▶ _WHAT THE TASK ASKS_:
Please express every line of the material as a numbered list, leaving out any blank lines.

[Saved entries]
###

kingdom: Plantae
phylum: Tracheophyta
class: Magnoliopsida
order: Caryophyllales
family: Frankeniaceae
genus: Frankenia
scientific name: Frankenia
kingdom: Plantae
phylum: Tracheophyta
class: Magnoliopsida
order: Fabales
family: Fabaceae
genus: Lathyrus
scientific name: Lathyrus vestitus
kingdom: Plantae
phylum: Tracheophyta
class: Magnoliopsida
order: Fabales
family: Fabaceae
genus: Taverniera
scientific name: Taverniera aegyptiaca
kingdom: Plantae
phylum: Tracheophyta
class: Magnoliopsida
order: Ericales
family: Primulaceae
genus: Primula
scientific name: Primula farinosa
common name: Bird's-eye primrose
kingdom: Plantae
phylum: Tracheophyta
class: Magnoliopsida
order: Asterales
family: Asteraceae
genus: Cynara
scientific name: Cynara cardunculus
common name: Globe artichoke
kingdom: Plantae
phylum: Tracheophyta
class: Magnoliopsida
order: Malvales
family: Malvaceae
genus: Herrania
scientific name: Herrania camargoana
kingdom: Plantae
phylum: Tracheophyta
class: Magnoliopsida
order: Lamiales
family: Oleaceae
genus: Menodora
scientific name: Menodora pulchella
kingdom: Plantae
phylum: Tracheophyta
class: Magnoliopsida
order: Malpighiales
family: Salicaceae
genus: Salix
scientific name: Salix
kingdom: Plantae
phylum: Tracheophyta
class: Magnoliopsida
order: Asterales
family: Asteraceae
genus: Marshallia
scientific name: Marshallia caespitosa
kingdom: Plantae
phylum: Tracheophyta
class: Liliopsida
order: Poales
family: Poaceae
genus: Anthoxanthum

###

▶ _IN RESPONSE_:
1. kingdom: Plantae
2. phylum: Tracheophyta
3. class: Magnoliopsida
4. order: Caryophyllales
5. family: Frankeniaceae
6. genus: Frankenia
7. scientific name: Frankenia
8. kingdom: Plantae
9. phylum: Tracheophyta
10. class: Magnoliopsida
11. order: Fabales
12. family: Fabaceae
13. genus: Lathyrus
14. scientific name: Lathyrus vestitus
15. kingdom: Plantae
16. phylum: Tracheophyta
17. class: Magnoliopsida
18. order: Fabales
19. family: Fabaceae
20. genus: Taverniera
21. scientific name: Taverniera aegyptiaca
22. kingdom: Plantae
23. phylum: Tracheophyta
24. class: Magnoliopsida
25. order: Ericales
26. family: Primulaceae
27. genus: Primula
28. scientific name: Primula farinosa
29. common name: Bird's-eye primrose
30. kingdom: Plantae
31. phylum: Tracheophyta
32. class: Magnoliopsida
33. order: Asterales
34. family: Asteraceae
35. genus: Cynara
36. scientific name: Cynara cardunculus
37. common name: Globe artichoke
38. kingdom: Plantae
39. phylum: Tracheophyta
40. class: Magnoliopsida
41. order: Malvales
42. family: Malvaceae
43. genus: Herrania
44. scientific name: Herrania camargoana
45. kingdom: Plantae
46. phylum: Tracheophyta
47. class: Magnoliopsida
48. order: Lamiales
49. family: Oleaceae
50. genus: Menodora
51. scientific name: Menodora pulchella
52. kingdom: Plantae
53. phylum: Tracheophyta
54. class: Magnoliopsida
55. order: Malpighiales
56. family: Salicaceae
57. genus: Salix
58. scientific name: Salix
59. kingdom: Plantae
60. phylum: Tracheophyta
61. class: Magnoliopsida
62. order: Asterales
63. family: Asteraceae
64. genus: Marshallia
65. scientific name: Marshallia caespitosa
66. kingdom: Plantae
67. phylum: Tracheophyta
68. class: Liliopsida
69. order: Poales
70. family: Poaceae
71. genus: Anthoxanthum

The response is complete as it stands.